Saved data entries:
——————————

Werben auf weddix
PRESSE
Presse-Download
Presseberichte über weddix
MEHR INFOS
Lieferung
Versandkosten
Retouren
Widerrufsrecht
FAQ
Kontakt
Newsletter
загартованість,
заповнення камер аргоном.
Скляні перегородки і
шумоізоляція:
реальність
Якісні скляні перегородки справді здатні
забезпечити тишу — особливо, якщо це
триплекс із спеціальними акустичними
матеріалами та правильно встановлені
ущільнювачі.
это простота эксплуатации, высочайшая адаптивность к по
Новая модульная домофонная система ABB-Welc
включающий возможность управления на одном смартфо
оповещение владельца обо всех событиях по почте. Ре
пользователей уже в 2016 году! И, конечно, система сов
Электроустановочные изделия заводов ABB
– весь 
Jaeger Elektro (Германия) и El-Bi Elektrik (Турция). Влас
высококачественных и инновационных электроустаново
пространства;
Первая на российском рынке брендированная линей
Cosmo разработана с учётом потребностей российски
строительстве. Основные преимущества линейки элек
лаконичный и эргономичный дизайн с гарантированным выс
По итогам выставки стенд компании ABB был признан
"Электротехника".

——————————

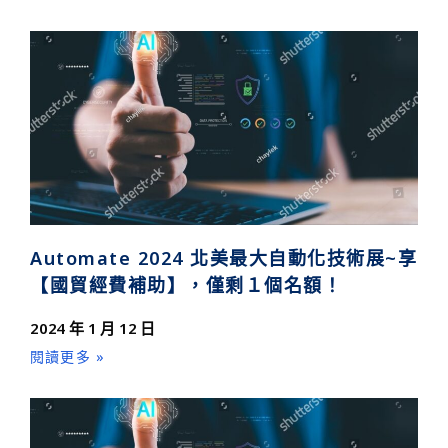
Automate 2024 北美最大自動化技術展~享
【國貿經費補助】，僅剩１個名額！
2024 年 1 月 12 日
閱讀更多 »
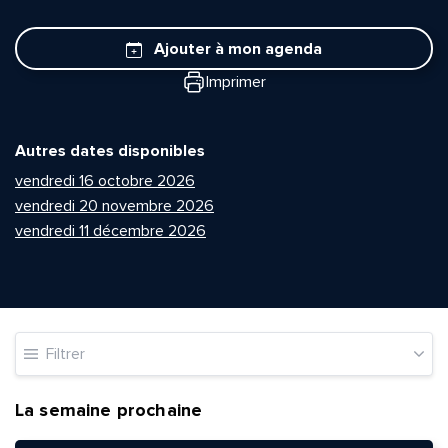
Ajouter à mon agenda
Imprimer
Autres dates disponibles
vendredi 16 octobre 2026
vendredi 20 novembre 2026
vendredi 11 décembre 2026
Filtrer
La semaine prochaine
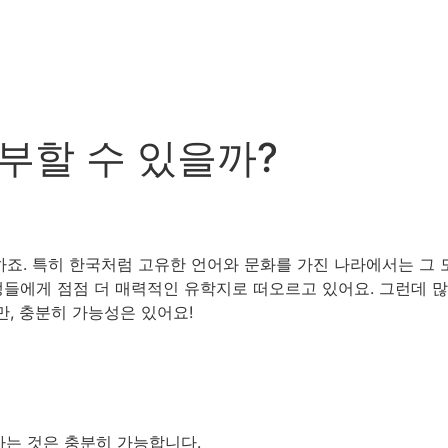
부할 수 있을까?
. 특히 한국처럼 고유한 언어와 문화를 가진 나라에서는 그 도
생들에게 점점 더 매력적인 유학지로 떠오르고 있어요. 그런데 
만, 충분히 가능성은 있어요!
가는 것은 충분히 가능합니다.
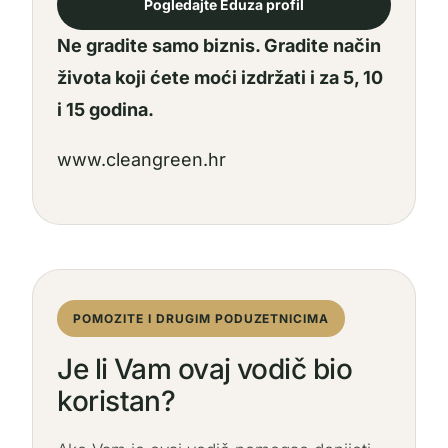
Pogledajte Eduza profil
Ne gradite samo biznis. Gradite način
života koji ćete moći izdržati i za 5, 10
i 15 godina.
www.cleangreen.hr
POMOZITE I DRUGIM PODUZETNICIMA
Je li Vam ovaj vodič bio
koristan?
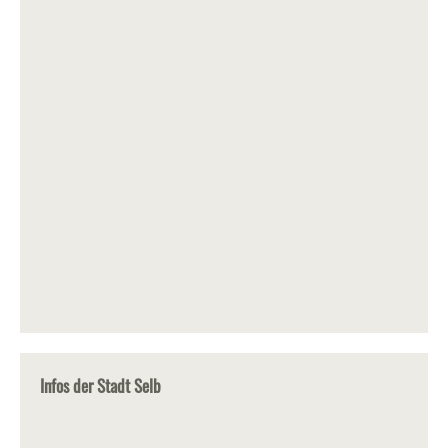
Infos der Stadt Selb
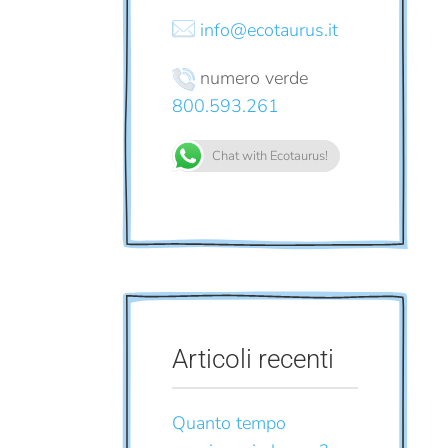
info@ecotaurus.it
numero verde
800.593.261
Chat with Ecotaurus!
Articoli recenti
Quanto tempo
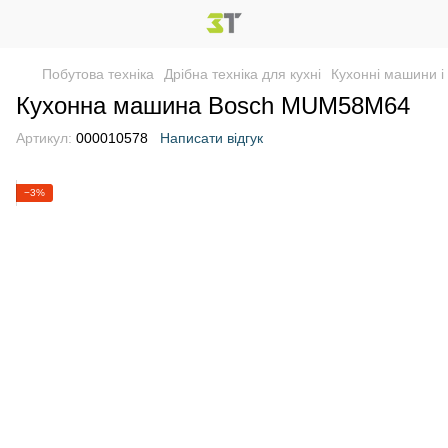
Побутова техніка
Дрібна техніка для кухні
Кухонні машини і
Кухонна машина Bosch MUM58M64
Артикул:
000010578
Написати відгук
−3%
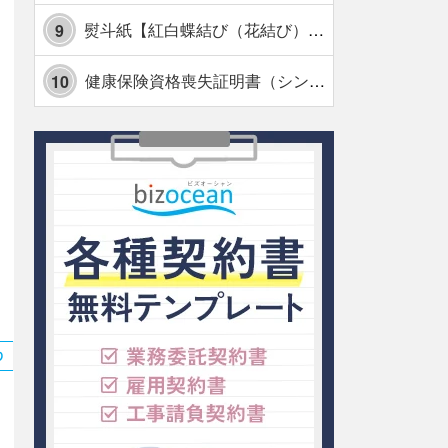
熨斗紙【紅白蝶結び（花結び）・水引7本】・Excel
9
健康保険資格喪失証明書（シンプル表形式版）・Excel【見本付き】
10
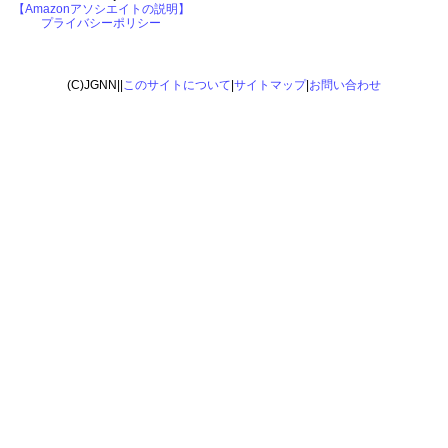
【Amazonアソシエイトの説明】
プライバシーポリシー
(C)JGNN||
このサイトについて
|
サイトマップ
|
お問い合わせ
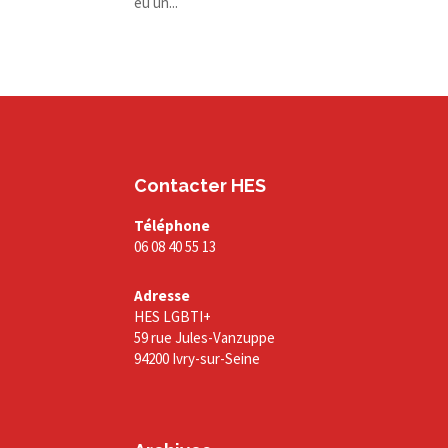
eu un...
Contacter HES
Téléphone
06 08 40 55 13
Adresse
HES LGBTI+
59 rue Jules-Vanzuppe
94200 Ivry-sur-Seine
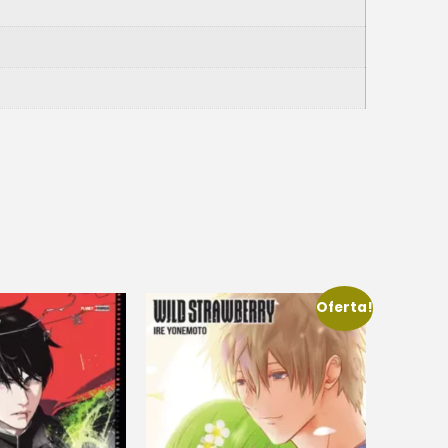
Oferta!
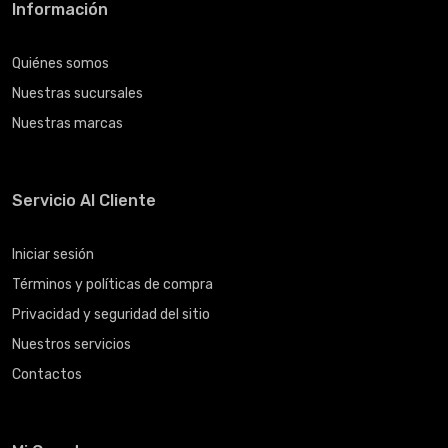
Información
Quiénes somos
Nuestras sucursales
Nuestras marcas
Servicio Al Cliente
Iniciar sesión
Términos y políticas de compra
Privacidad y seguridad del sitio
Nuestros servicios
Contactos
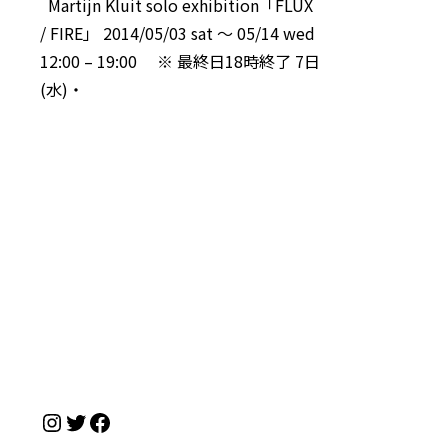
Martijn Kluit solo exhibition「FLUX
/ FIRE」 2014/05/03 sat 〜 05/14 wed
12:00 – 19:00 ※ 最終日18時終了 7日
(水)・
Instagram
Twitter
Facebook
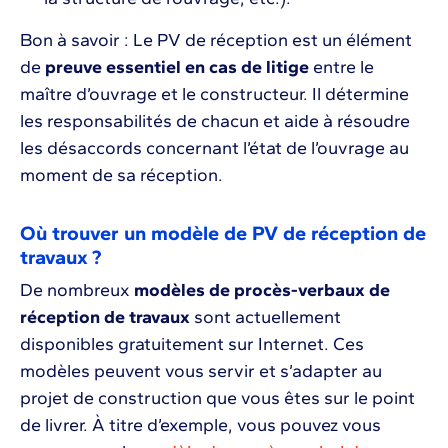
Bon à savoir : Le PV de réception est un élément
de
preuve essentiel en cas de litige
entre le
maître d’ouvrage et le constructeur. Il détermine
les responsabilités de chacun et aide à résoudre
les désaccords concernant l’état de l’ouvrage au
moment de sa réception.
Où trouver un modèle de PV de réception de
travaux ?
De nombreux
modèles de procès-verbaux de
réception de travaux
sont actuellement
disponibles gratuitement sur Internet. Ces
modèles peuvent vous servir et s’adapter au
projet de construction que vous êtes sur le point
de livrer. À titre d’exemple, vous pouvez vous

——————————

§ Task instructions: Within the data above, filter for lines containing the word "Nuestras" and copy each one.

§ Solution to this task:
Nuestras sucursales
Nuestras marcas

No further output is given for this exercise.